Learning about high performance
What makes a program high-performing? We could say "efficiency," but, first of all, this is not always true (although often it is), and second, it just begs the question, because the next obvious question becomes, OK, what makes the program efficient? And what do we need to learn in order to write efficient or high-performing programs? Let's make a general list of the required skills and knowledge:
- Choosing the right algorithm
- Using CPU resources effectively
- Using memory effectively
- Avoiding unnecessary computations
- Using concurrency and multi-threading effectively
- Using the programming language effectively, avoiding inefficiencies
- Measuring performance and interpreting results
The most important factor in achieving high performance is choosing a good algorithm. One cannot "fix" a bad algorithm by optimizing the implementation. However, this is also the one factor that is outside of the scope of this book. The algorithms are problem-specific, and this is not a book on algorithms. You will have to do your own research to find the best ones for the problem you are facing.
The methods and techniques to achieve high performance, on the other hand, are largely problem-agnostic. They do depend on the performance metrics, of course: for example, the optimization of real-time systems is a highly specific area with many idiosyncratic problems. In this book, we largely focus on the metrics of performance in the high-performance computing sense: doing a lot of computations as fast as possible.
In order to succeed in this quest, we have to learn to use as much of the available computing hardware as possible. This goal has a spatial and temporal component: in terms of space, we're talking about utilizing more of the transistors that the processor has in such huge numbers. The processors are becoming larger, if not faster. What is the added area used for? Presumably, it adds some new computing capabilities that we could use. In terms of time, we mean that we should be using as much hardware as possible at every time. Either way, computing resources are of no use to us if they are idle, so the goal is to avoid that. At the same time, busywork does not pay off, and we want to avoid doing anything we don't absolutely need to. This is not as obvious as it sounds; there are a lot of subtle ways your program could be doing computations you do not need.
In this book, we will start with a single processor and learn to use its computational resources efficiently. We will then expand our view to include not just the processor but also its memory. Then, naturally, we will look at using multiple processors at once.
But using the hardware efficiently is only one of the necessary qualities of a high-performing program: it does us no good to efficiently do the work that could have been avoided in the first place. The key to not creating unnecessary work is the effective use of the programming language, in our case, C++ (most of what we learn about the hardware can be applied to any language, but some of the language optimization techniques are very specific to C++). Furthermore, the compilers stand between the language that we write in and the hardware that we use, so we must learn how to use the compilers to produce the most efficient code.
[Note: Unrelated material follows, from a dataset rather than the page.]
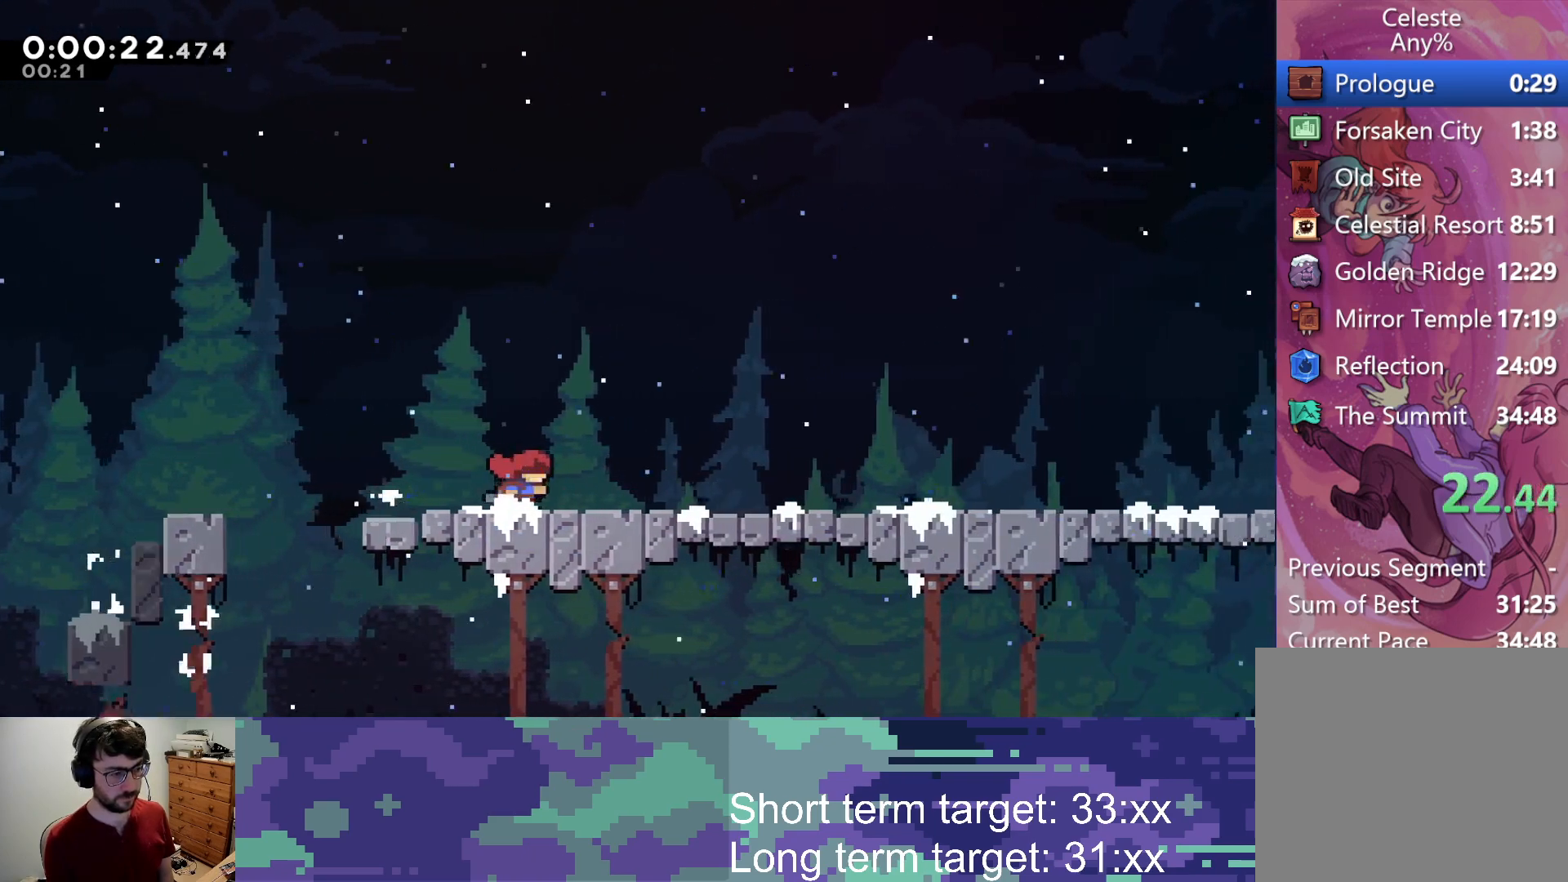
{"buttons": ["DPAD_RIGHT"], "left_stick": "center", "right_stick": "center", "events": [[200, "CROSS", "down"], [267, "CROSS", "up"]]}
Finally, the only way to quantify the degree of success for any of the goals we just listed is to measure it: how much of the CPU resources are we using? How much time do we spend waiting for memory? What is the performance gain achieved by adding another thread? And so on. Obtaining good quantitative performance data is not easy; it requires a thorough understanding of the measurement tools. Interpreting the results is often even harder.
You can expect to learn these skills from this book. We will learn about the hardware architecture, and what is hidden behind some programming language features, and how to see our code the way the compilers see it. These skills are important, but what is even more important is to understand why things work the way they do. The computing hardware changes fairly often, the languages evolve, and new optimization algorithms for the compilers are invented. Thus, the specific knowledge in any of these areas has a fairly short shelf life. However, if you understand not just the best ways to use a particular processor or compiler but also the ways in which we have arrived at this knowledge, you will be well prepared to repeat this process of discovery and, therefore, continue to learn.